Tony Cook writes reports this afternoon in the Indianapolis Star:
A new version of the so-called “ag gag” bill that limits videotaping and photography of farm activities is scheduled to be heard in a state Senate committee today, prompting outcry from opponents.

The bill would allow agricultural businesses to post a sign listing prohibited activities that could comprimise the business’s trade secrets or operations. Violators would face a level 6 felony, which carries a punishment of six to 30 months in prison and a fine of up to $10,000.

The bill also would expand the state’s criminal trespass law to include not only dwellings, but all real property.

The bill’s author, Sen. Travis Holdman, introduced a similar, hotly debated bill last year, but it failed in the final hours of the session.

Critics say the new bill is actually worse than last year’s, which would have prohibited unapproved videos and photographs of farms.

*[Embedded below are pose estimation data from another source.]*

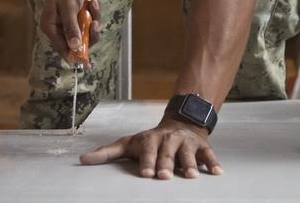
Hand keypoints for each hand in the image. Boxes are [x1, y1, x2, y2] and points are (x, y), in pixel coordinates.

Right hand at [39, 0, 100, 67]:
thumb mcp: (69, 7)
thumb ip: (72, 27)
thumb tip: (75, 46)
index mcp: (51, 27)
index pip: (63, 48)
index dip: (75, 57)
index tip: (86, 65)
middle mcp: (60, 28)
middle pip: (78, 43)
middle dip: (89, 33)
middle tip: (94, 23)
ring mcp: (71, 23)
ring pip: (88, 33)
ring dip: (93, 19)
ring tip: (91, 4)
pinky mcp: (80, 17)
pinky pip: (91, 23)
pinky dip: (94, 13)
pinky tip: (91, 0)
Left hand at [79, 116, 222, 178]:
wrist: (179, 124)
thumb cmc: (151, 140)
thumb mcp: (129, 144)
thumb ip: (107, 153)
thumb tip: (83, 160)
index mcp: (151, 140)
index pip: (148, 150)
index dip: (147, 161)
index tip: (146, 173)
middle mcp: (169, 140)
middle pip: (167, 153)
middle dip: (166, 164)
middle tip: (164, 176)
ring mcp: (186, 143)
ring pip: (188, 153)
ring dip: (190, 164)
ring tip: (191, 176)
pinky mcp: (201, 147)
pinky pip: (209, 154)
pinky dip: (213, 162)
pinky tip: (217, 172)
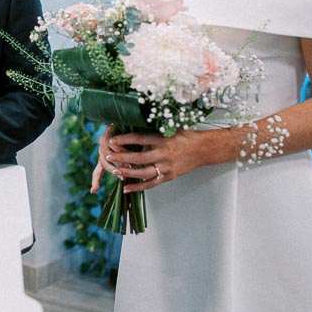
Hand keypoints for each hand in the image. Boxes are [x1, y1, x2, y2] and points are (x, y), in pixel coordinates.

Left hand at [95, 125, 221, 193]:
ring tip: (114, 170)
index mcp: (163, 140)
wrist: (203, 149)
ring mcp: (166, 168)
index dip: (124, 140)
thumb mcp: (170, 128)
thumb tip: (135, 124)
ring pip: (143, 173)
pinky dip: (138, 187)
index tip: (112, 140)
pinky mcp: (169, 177)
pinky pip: (151, 184)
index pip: (139, 139)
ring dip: (127, 172)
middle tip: (108, 156)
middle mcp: (164, 155)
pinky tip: (126, 187)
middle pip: (139, 158)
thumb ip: (153, 129)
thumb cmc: (186, 136)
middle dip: (121, 157)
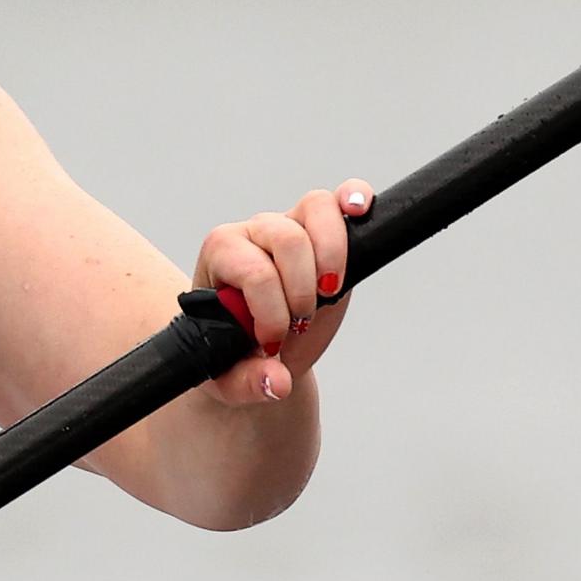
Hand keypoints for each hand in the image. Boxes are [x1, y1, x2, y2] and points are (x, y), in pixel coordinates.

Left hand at [195, 180, 370, 406]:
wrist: (253, 349)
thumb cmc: (234, 355)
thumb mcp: (228, 378)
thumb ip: (247, 382)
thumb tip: (277, 381)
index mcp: (221, 255)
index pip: (253, 270)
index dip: (271, 311)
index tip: (271, 343)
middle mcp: (253, 232)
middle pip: (286, 238)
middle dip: (301, 290)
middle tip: (300, 323)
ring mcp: (289, 225)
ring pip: (315, 209)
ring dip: (331, 257)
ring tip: (328, 293)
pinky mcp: (322, 230)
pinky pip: (337, 200)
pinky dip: (352, 198)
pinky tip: (359, 211)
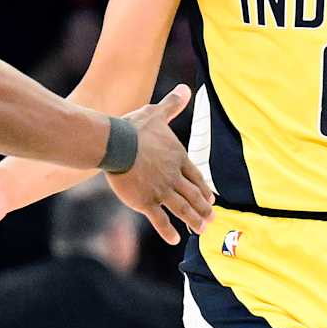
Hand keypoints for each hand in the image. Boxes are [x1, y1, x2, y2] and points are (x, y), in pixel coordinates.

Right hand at [104, 85, 213, 245]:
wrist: (115, 144)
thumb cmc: (134, 128)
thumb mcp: (156, 114)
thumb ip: (172, 105)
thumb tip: (184, 88)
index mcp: (177, 158)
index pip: (196, 177)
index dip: (204, 189)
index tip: (211, 199)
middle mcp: (173, 177)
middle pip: (193, 195)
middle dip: (204, 209)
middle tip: (211, 220)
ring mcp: (161, 191)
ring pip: (182, 209)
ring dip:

“This gives a blank check to industrial agricultural facilities to essentially define what a felony is,” said Matthew Dominguez, a spokesman for the Humane Society of the United States, an animal welfare group.

His group and others argue that the measure would make criminals out of whistleblowers who expose the truth about unethical agricultural practices.

Holdman, R-Markle, was driving to the Statehouse on icy roads and wasn’t immediately available for comment this afternoon.

The measure is scheduled for a hearing immediately following the opening meetings of the 2014 session of the General Assembly today at 3:30 p.m.

Blogger/attorney Doug Masson pointed out in this post:
SB 101, introduced by Sen. Holdman – apparently a “Son of Ag-Gag” bill – would allow agricultural operations to define their own felonies. [The bill provides "An agricultural operation (as defined in IC 32-30-6-1) may conspicuously post a notice at the agricultural operation’s locations that lists prohibited acts that may compromise the agricultural operation’s trade secrets or operations."] There is no standard or review for what acts the agricultural operation can list on its notice. If they list it and you do it; you’re a felon!
And a tweet from earlier today:
Bob Segall
ISP: "Traveling dangerous." Hey @INSenateGOP & @INSenDems, why not resked PUBLIC hearings today so PUBLIC can actually participate--safely?
[More] Here is a list of some earlier ILB "Ag Gag" posts.

[Still more]
Niki Kelly
‏@nkellyatJG 4m
Senate set on ramming ag gag bill through tonight regardless of public participation or not.